Do you practise positive self talk? Is there an inner voice in your head with a running commentary that helps you to feel good about yourself? Or, is the commentary critical and negative?
Everyone talks to themselves — sometimes quietly and sometimes out loud.
Because self talk influences self confidence and self esteem, the way we talk to ourselves influences what we believe about ourselves. It influences what we do, what we think, how we speak, how we frame experiences, and how we interact with others.
During the past weeks, my self talk has revolved around writing blog posts. August wasn’t a productive month for writing as summer diversions interfered. The reasons — travel to New York City, taking care of our grand-daughter, entertaining overnight guests, taking time to attend a funeral and a memorial event, summer theatre excursions, day trips, and beach afternoons. The result — little time in front of the computer screen which is the first requisite for writing.
Of course, the lack of writing output gave opportunity my critical inner voice. Often the messages came as commentary indicating laziness, lack of creative ideas, or lack of interest. Sometimes the inner voice told me I should give up writing blog posts. Fortunately positive messages balanced the negatives reminding me that every writer suffers setbacks, that my idea book remains filled with topics for blog posts, and that a certain amount of goofing off happens during the summer.
Positive vs Negative Self Talk
Positive self talk affirms good experiences and reinforces good things that are happening. It might sound like “I can learn coding skills by practising” or “I’m taking care of my health by eating nutritious foods rather than junk.”
Negative self talk demeans skills and accomplishments. It might sound like “I’m a loser; I’m no good at this; I’m a failure at blogging”. The result is a destructive belief system. Telling yourself that you are a failure may set up events that create experiences of failure. Replacing negative self talk with encouraging yet realistic self talk helps to set a course based on a positive story.
Learning to observe our self talk allows an evaluation of other life happenings. Self talk can be instructional helping one to steer through tasks, especially when facing something like a writing drought or when learning a new skill. Self talk can motivate. When the inner voice gives messages like “let’s go” or, “just get started” it can encourage action.
Self talk affects performance. What we say to ourselves determines success and failure as it influences what we believe about ourselves. When we construct the narrative of our lives, it’s the self talk, the inner voice, that shapes the story of who we are now, where our life has been, and where it is going.

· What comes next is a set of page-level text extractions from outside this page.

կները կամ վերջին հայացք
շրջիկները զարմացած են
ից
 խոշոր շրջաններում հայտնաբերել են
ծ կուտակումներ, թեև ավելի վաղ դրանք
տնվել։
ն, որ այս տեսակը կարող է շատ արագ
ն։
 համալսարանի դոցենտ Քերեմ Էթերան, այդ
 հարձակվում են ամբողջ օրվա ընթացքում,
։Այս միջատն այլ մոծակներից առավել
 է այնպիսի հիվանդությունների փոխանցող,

Everyone experiences setbacks. How a setback is processed in our mind makes all the difference. When I think about the August writing drought, I’ll be gentle and forgiving with myself rather than giving it a negative evaluation. Now, Jeanette, aka postworksavvy, let’s get back to the writing routines and write 500 words today!

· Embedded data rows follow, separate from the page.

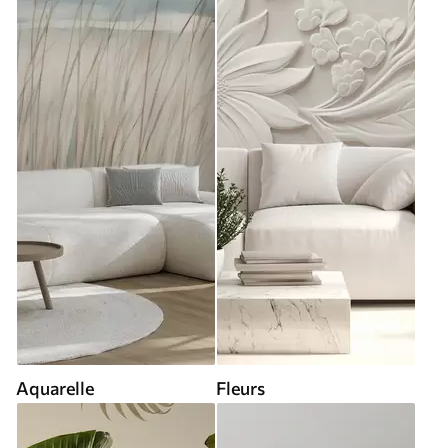
Aquarelle
Fleurs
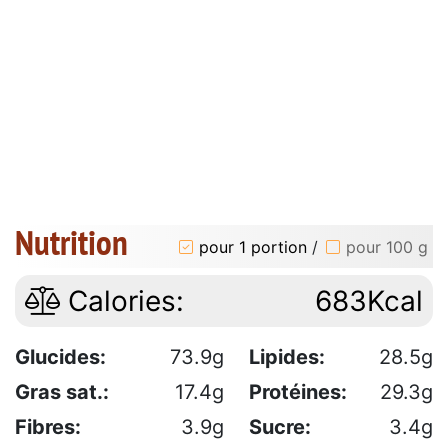
Nutrition
pour 1 portion
/
pour 100 g
Calories:
683Kcal
Glucides:
73.9g
Lipides:
28.5g
Gras sat.:
17.4g
Protéines:
29.3g
Fibres:
3.9g
Sucre:
3.4g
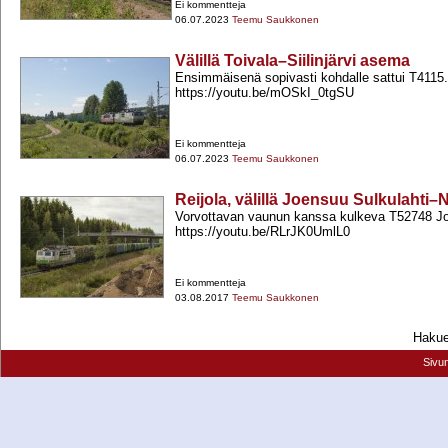
Ei kommentteja
06.07.2023
Teemu Saukkonen
Välillä Toivala–Siilinjärvi asema
Ensimmäisenä sopivasti kohdalle sattui T4115.
https://youtu.be/mOSkI_0tgSU
Ei kommentteja
06.07.2023
Teemu Saukkonen
Reijola, välillä Joensuu Sulkulahti–Ni
Vorvottavan vaunun kanssa kulkeva T52748 J
https://youtu.be/RLrJK0UmlL0
Ei kommentteja
03.08.2017
Teemu Saukkonen
Hakueh
Sivu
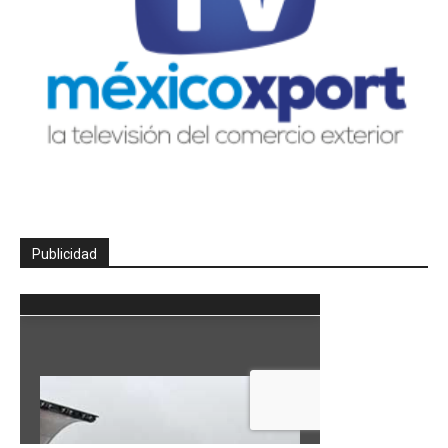
Publicidad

I’m using mindfulness – my problem with self talk is that the waking self talk is sometimes a stream on anxities – especially when at home and not going out for day. Once I am up and about and have done a few things then it normally becomes more optimistic or more accurately accepting that a lot of stuff won’t get done that day – I invariably overload my “to do” list when at home. Thanks for your post – and hope your 500 words turned up!
Most of us have a bad habit of planning too many things for one day! I’m still working on keeping a manageable list. I did crank out the 500 words on several days last week!
Be well,
Jeanette
Hi Jeanette,
Self-talk is SO HARD to change! But it can be done. I am a good example of the positive results of that. Many years ago, 32 years to be exact, I was shocked when I learned from my husband that he was leaving. For the next 15 months, I was desperately upset and confused about what was happening to my family and what I could do about it (basically nothing!). From a counselor I learned that I didn’t have to believe the mean things that the man was saying to me, and that I could challenge and refute them all. Inside my own head! This was great news! I learned about affirmations and bought several pocket-sized books with daily affirming statements. They truly changed my life. Recently, a friend’s daughter began posting similar affirmations on Facebook, and they have helped me get through another rough time (moving house last year, and adjusting to my new circumstances). I can’t speak enough about how important self-talk is, and how any person can learn to use it in a good way. Thanks for this post!
You’ve given two great examples for using positive self- talk! When you’re using positive affirmations, do you speak to yourself and using your name? Apparently use of your name is extra reinforcement!